* _TEKS YANG DIBERIKAN_

▼▼▼

3.      Proses Akulturasi
Menurut Kuntjaraningrat (2003), mengemukakan bahwa proses akulturasi merupakan proses belajar dan menyesuaikan alam pikiran serta sikap terhadap adat. system norma, serta semua peraturan yang terdapat dalam kebudayaan seseorang
Sejak kecil proses akulturasi sudah dimulai dalam alam pikiran manusia, mula-mula dari lingkungan keluarga, kemudian teman bermain, lingkungan masyarakat dengan meniru pola perilaku yang berlangsung dalam suatu kebudayaan. Oleh karena itu prosen akulturasi disebut juga dengan pembudayaan.
Akulturasi terjadi apabila suatu kelompok manusia dengan satuan kebudayaan tertentu dihadapkan pada unsur-unsur suatu kebudayaan asing yang berbeda sedemikian rupa sehingga unsur-unsur kebudayaan asing itu dengan lambat laun diterima dan diolah kedalam kebudayaan sendiri tanpa menyebabkan hilangnya kebudayaan itu sendiri.
Proses akulturasi yang berjalan dengan baik dapat menghasilkan integasi antara unsur-unsur kebudayaan asing dengan unsur-unsur kebudayaan sendiri. Dengan demikian, unsur-unsur kebudayaan asing tidak lagi dirasakan sebagai hal yang berasal dari luar, tetapi dianggap sebagai unsur-unsur kebudayaan sendiri.

C.        Proses Evolusi Sosial
1.      Proses Microscopic dan Macroscopic dalam Evolusi Sosial
Proses evolusi dari suatu masyarakat dan kebudayaan dapat dianalisa secara mendetail (microscopic), tetapi dapat juga dilihat secara keseluruhan dengan memperhatikan perubahan-perubahan besar yang telah terjadi (macroscopic). Proses-proses sosial budaya yang dianalisa secara detail dapat memberi gambaran mengenai berbagi proses perubahan yang terjadi dalam kehidupan sehari-hari dari suatu masyarakat. Proses evolusi sosial budaya secara macroscopic yang terjadi dalam suatu jangka waktu yang panjang, dalam antropologi disebut “proses-proses pemberi arah” atau directional processes.

▲▲▲

* _MATERI_
▼▼▼

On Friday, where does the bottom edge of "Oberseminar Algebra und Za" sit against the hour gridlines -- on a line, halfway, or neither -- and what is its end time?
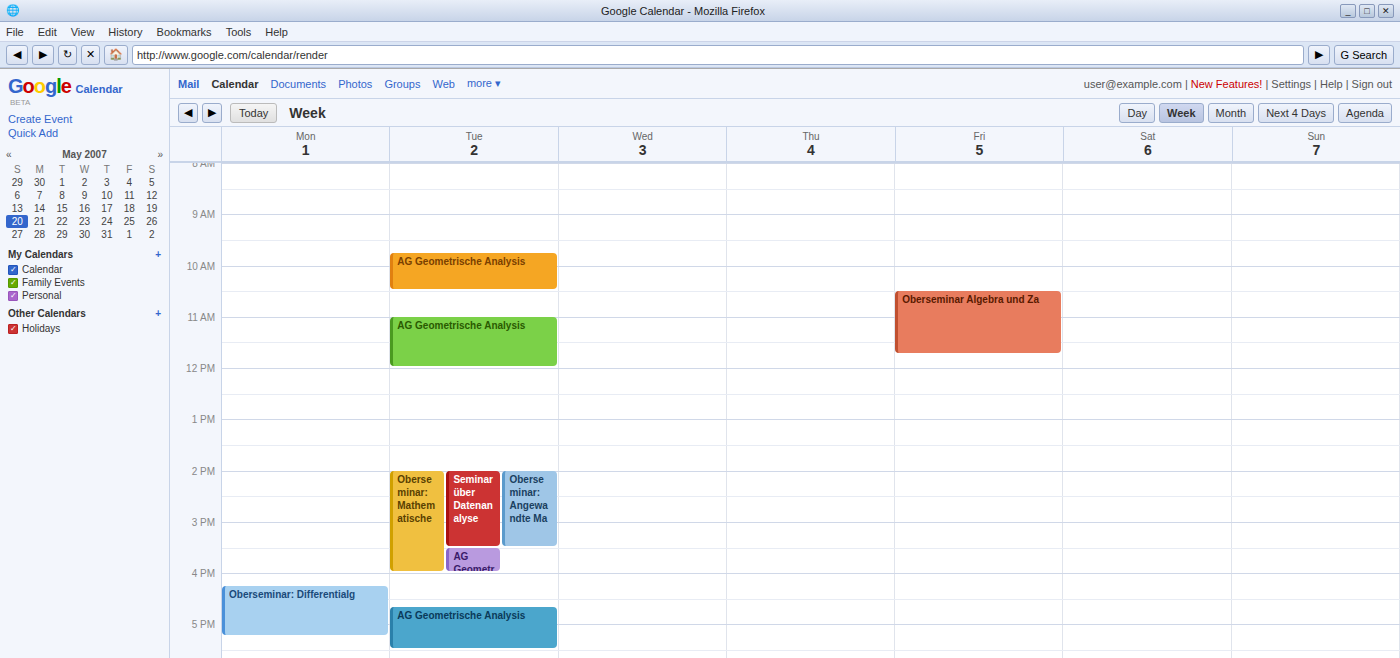
11:45 AM -- neither: three quarters of the way from the 11 AM line to the 12 PM line.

▲▲▲

* _TUGAS A_
Salin tanpa mengubah apa pun bagian dari teks tentang akulturasi dan evolusi sosial, dimulai pada kata-kata yang memuat "Proses akulturasi yang" dan berhenti setelah "sebagai unsur-unsur kebudayaan sendiri.".
* _TUGAS B_
Lanjutkan teks tentang akulturasi dan evolusi sosial, mulai setelah kalimat terakhirnya.
Materi di atas tidak berhubungan dengan teks tentang akulturasi dan evolusi sosial.

* _HASIL A_
Proses akulturasi yang berjalan dengan baik dapat menghasilkan integasi antara unsur-unsur kebudayaan asing dengan unsur-unsur kebudayaan sendiri. Dengan demikian, unsur-unsur kebudayaan asing tidak lagi dirasakan sebagai hal yang berasal dari luar, tetapi dianggap sebagai unsur-unsur kebudayaan sendiri.

* _HASIL B_
2.      Proses-proses Berulang dalam Evolusi Sosial Budaya
Dalam Antropologi, perhatian terhadap proses-proses berulang dalam evolusi sosial buadaya baru timbul sekitar tahun 1920 bersama dengan perhatian terhadap individu dalam masyarakat sebelumnya, Para ahli antropologi umumnya hanya memperhatikan adat istiadat yang  lazim berlaku dalam masyarakat yang mereka teliti,  tanpa memperhatikan sikap, perasaan serta tingkah laku para individu yang bertentangan dengan adat istiadat.
Dalam meneliti masalah ketegangan antara adat istiadat yang berlaku dengan kebutuhan yang dirasakan oleh beberapa individu dalam suatu masyarakat, perlu diperhatikan 2 (dua) konsep yang berbeda, yaitu:
a.       Kebudayaan sebagai kompleks dari konsep norma-norma, pandangan-pandangan dan sebagainya yang bersifat abstrak (yaitu sistem budaya).
b.      Kebudayaan sebaga sebagai serangkaian tindakan yang konkrit dimana para individu saling berinteraksi (yaitu sistem sosial).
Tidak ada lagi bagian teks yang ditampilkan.